Earlier in the discussion, Pastor Andrew Khoo, chief executive of New Hope Community Services, said that an effective way to help the homeless start their lives over again is to spend enough time with them for "sustained engagement".

He also said that sustained help rather than a "touch and go" approach is what is needed. "It takes time to engage them, we have to be consistent in what we do. They do also observe us," said Pastor Khoo.

"These homeless people are very much an integral part of our society," said Dr Wan.

"And until we see it as our collective problem, we will not be able to give them the housing security that they need - because they need not only to get out of homelessness, they need to stay out of homelessness."


HOW YOU CAN HELP

If you see a homeless person on the street and want to help, what can you do?
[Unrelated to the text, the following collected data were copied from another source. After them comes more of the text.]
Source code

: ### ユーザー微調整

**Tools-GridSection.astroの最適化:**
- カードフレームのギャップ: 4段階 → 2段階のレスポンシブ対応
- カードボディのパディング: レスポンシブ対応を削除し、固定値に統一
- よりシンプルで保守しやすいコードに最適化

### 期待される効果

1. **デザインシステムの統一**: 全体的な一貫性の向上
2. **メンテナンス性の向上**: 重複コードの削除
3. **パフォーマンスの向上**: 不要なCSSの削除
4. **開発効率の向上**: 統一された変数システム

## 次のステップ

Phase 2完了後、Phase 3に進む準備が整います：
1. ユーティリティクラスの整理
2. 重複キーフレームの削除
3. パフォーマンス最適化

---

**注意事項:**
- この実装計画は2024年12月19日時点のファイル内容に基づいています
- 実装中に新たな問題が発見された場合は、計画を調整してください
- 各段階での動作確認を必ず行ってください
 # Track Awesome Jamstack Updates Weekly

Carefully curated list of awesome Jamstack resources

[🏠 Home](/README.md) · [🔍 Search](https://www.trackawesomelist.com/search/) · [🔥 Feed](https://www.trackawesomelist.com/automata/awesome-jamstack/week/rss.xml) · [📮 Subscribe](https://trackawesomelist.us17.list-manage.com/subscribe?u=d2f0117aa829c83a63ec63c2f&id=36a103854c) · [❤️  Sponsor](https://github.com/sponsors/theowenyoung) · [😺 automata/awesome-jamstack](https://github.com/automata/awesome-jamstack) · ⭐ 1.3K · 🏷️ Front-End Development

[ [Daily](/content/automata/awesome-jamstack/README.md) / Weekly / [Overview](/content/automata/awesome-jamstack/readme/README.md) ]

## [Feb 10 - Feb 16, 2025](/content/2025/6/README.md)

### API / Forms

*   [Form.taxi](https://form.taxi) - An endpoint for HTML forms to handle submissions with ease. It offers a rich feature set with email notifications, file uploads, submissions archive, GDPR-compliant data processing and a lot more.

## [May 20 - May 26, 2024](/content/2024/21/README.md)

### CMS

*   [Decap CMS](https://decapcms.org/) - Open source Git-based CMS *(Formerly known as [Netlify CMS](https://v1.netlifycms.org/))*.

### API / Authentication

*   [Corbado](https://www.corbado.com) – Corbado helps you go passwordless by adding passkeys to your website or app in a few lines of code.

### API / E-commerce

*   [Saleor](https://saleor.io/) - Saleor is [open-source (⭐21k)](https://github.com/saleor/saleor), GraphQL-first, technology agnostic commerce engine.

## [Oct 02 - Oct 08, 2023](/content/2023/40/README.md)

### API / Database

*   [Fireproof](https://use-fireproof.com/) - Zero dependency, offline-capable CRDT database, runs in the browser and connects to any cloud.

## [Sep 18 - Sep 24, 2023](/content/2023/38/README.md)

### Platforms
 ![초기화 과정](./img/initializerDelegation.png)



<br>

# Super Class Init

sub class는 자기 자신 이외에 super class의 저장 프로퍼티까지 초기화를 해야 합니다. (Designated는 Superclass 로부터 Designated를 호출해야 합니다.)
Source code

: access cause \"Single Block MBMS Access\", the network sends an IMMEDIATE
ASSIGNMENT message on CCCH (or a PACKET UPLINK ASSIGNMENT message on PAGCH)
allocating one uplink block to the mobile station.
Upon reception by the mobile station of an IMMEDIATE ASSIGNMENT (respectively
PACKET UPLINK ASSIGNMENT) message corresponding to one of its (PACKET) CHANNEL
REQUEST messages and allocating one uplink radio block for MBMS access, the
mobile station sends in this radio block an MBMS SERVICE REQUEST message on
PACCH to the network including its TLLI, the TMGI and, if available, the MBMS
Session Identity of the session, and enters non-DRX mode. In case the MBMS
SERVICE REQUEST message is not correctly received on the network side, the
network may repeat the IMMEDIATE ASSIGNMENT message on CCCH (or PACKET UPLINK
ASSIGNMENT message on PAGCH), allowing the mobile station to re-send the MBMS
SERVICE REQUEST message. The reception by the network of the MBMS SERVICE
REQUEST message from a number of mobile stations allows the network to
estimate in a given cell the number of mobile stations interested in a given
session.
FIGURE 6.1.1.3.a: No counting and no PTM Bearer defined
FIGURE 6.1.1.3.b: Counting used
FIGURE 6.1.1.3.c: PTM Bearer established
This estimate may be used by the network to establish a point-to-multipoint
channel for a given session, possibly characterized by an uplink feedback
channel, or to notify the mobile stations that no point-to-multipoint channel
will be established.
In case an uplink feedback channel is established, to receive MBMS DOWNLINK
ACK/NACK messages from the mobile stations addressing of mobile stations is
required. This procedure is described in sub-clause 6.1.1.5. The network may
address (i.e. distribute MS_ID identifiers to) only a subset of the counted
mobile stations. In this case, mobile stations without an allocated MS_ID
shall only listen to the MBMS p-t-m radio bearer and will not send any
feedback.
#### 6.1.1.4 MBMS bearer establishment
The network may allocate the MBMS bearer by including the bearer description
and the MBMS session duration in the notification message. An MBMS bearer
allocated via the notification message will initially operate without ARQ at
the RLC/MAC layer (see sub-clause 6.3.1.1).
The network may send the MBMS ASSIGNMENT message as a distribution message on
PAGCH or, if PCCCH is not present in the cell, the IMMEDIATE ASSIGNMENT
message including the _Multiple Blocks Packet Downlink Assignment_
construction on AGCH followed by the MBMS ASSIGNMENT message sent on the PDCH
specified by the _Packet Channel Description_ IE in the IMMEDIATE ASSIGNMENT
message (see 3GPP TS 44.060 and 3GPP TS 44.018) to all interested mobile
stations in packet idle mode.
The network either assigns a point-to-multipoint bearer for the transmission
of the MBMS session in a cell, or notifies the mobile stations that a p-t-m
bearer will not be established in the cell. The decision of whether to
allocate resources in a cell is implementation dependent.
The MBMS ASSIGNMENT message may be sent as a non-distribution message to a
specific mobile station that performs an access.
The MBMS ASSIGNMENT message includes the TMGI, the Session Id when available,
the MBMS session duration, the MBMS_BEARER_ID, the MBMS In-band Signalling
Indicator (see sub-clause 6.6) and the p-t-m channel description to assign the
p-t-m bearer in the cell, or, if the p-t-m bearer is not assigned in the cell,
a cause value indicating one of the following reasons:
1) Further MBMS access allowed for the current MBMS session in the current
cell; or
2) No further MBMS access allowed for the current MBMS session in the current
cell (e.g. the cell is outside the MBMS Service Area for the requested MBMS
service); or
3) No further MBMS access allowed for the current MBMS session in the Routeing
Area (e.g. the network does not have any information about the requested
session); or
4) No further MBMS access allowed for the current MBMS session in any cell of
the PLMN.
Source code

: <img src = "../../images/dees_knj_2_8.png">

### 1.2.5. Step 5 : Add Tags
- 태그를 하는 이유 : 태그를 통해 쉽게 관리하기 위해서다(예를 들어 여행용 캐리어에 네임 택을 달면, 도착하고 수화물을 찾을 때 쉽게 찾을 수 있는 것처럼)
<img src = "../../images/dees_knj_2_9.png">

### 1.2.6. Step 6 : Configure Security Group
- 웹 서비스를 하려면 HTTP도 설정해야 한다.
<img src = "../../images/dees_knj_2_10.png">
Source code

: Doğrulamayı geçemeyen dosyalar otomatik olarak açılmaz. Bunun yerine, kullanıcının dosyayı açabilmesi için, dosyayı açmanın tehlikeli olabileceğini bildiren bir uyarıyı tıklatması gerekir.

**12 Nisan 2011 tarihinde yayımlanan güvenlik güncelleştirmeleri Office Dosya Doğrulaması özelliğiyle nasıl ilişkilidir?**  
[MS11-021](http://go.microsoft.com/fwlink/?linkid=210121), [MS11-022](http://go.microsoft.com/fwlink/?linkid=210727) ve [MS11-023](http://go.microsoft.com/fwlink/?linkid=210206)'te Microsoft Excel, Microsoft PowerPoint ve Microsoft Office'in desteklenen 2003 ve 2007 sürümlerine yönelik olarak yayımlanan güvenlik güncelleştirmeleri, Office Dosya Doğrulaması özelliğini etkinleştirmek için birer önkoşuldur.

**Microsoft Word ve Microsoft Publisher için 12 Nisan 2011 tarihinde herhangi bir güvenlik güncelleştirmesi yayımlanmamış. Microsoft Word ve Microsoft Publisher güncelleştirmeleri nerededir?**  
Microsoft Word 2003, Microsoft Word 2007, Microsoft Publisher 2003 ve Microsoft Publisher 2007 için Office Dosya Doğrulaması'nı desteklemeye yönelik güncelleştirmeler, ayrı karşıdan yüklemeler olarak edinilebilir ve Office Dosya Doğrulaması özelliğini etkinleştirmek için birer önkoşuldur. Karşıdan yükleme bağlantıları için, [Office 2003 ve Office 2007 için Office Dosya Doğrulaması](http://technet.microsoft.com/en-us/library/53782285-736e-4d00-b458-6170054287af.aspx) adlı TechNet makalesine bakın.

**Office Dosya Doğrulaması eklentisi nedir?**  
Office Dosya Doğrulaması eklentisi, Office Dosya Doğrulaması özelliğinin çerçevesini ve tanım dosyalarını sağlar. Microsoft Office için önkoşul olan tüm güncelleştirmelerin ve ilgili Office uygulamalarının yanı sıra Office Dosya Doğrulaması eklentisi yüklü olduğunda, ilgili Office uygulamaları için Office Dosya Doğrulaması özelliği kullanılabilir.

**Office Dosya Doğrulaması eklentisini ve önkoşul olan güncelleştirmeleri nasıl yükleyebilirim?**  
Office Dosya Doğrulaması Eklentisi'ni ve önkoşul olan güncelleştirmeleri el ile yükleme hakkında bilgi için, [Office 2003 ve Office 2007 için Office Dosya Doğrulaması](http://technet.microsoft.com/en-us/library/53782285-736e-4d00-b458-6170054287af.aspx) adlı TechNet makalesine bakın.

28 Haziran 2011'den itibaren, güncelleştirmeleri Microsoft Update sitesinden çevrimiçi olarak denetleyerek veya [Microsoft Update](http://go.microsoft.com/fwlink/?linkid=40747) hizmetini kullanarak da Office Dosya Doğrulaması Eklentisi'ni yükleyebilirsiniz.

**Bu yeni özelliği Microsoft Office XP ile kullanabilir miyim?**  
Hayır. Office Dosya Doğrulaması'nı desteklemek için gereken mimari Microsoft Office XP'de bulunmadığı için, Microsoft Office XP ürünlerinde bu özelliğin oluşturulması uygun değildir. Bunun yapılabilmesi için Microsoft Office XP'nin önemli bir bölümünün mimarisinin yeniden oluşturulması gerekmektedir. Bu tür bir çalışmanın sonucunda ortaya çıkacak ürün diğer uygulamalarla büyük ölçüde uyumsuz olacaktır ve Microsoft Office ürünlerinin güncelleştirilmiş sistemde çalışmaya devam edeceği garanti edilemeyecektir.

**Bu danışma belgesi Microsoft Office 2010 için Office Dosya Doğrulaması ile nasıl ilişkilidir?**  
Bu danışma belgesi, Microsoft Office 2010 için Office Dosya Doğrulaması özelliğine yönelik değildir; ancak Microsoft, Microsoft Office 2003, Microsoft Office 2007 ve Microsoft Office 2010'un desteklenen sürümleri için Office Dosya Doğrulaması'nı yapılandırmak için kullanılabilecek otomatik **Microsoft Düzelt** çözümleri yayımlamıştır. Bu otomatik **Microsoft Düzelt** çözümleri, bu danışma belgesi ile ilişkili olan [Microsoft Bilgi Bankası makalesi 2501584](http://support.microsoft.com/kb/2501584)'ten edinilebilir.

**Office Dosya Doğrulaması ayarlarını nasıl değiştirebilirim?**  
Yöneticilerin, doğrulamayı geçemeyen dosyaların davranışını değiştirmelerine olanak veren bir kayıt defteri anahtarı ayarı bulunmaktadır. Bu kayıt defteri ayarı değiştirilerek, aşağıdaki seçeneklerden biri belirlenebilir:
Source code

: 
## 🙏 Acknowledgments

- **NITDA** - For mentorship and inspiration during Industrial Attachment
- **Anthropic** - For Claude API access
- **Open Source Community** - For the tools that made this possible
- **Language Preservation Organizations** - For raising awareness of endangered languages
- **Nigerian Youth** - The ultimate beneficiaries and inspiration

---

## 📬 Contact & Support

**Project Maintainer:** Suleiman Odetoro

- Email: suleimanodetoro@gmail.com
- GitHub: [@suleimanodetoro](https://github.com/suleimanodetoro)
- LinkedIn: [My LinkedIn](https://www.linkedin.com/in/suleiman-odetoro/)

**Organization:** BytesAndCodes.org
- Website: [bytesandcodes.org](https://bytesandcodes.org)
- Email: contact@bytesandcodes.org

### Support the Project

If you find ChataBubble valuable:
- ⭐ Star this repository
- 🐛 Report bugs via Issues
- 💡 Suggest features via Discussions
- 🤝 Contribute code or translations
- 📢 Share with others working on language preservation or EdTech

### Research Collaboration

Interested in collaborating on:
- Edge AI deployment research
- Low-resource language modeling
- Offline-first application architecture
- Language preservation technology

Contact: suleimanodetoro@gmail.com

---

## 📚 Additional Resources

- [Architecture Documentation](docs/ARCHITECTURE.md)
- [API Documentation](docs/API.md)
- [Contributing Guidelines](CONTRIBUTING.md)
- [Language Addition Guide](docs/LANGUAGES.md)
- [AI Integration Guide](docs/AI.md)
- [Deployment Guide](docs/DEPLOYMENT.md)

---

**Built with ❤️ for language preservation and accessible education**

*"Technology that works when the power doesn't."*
Panellists at a discussion on homelessness last Tuesday shed some light on the question.

There are many things a person can do, said Pastor Andrew Khoo, chief executive of New Hope Community Services. A good place to start would be existing organisations that help the homeless.

"Usually I will invite potential volunteers to visit us and to be exposed to the work that we do to get a feel of it," he said.

Homeless Hearts of Singapore co-founder Abraham Yeo said his volunteer group hopes to catalyse Singapore to become a "city of refuge".

 
 

It hopes to raise awareness that as an individual, family, business or organisation, each has the capacity and capability to help the homeless reintegrate into society.

For example, churches could open their premises and organise a meal for the homeless, while businesses with job opportunities could hire them, said Mr Yeo.

Anyone can contact Homeless Hearts to share what he is able to do to welcome the homeless into society, added Mr Yeo.

Mr Lee Kim Hua, senior director of the Partners Engaging and Empowering Rough Sleepers office at the Ministry of Social and Family Development, said people do not necessarily have to join one of the existing community groups to help.

They can approach groups like Homeless Hearts to know more about befriending and do it in their neighbourhoods, he said.

Mr Lee added: "If you find someone who needs help, of course befriend them. But after that, approach the nearest social service office or call the ComCare hotline on 1800-222-0000."

Those manning the hotline will link you with the relevant agencies.